Friday, April 19, 2013

Jem Kamran- Van der Leeuw


         When I was reading Van der Leeuw I really liked, how he explained dance and the beauty. Dance and the rhythm is a so much part of life. Dance is the essence of art since the primitive ages. Imagine you are at the ballet, you take your seat, you hear the chitter chatter of the audience, nothing audible, just white noise. Suddenly the lights begin to dim, a hush falls over the crowd. The silence is broken by the first score of music. The rhythm, starts out quiet and slow as though calling your name softly. The dancers emerge from behind the curtain, their graceful bodies move to the rhythm, with smooth and fluid movements, illuminated just by the florence of the stage lights.They are one with the music and one with each other, fluid as water, folding into each other.
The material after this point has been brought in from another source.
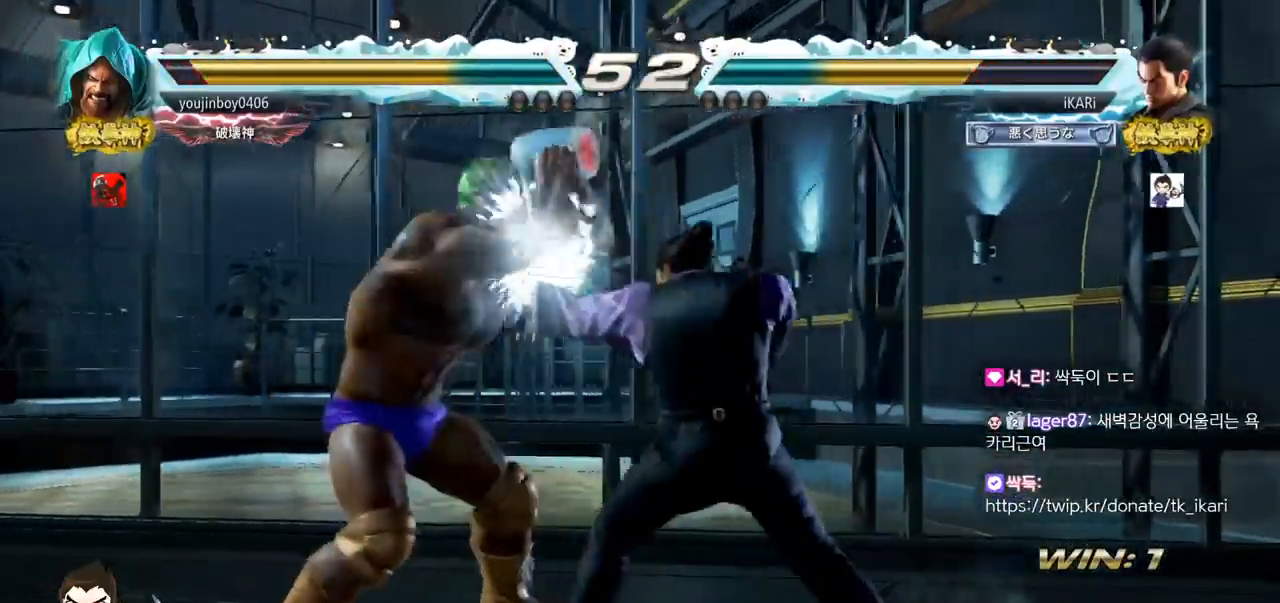
{"buttons": [], "left_stick": "center", "events": [[250, "TRIANGLE", "down"], [250, "left_stick", "down-left"], [267, "TRIANGLE", "up"], [317, "left_stick", "center"]]}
Your eyes follow their movements and your heartbeat syncs with every move, with every note. Your soul eases out of your body and transcends above the audience. It joins in with the dancers, mimicking every extension of hand, every bend of the dancers body. As the rhythm picks up, the dancers move with further intensity, your heartbeat fastens, there is no longer an extinction between you and the dancers. You are one, all through the last step, through the last crescendo of the score. Then a clashing sound erupt and you are snapped back to reality. The people around you are clapping, hesitantly you join in still recovering from the experience. As a the ballet beginnings you start out as a spectator, just a member of the audience, you have no particular feeling towards it yet. But as the ballet proceeds you become participant. The dance becomes a portals to another world. The beauty of the dance helps you transcend outside of your body, disengage with the real world and create a world of your own (Leeuw 13). Disengagement allows an individual to enter and participate into this new world. The beauty of the dance, or any art is a mere “bridge [to] some chasm that yawns between us and reality...” (Lewis 39-40). Using the bridge we can access this other world, commune with the world of the divine. So the art becomes a religious experience, an act of worship, or some sense of the divine that is not accessible otherwise.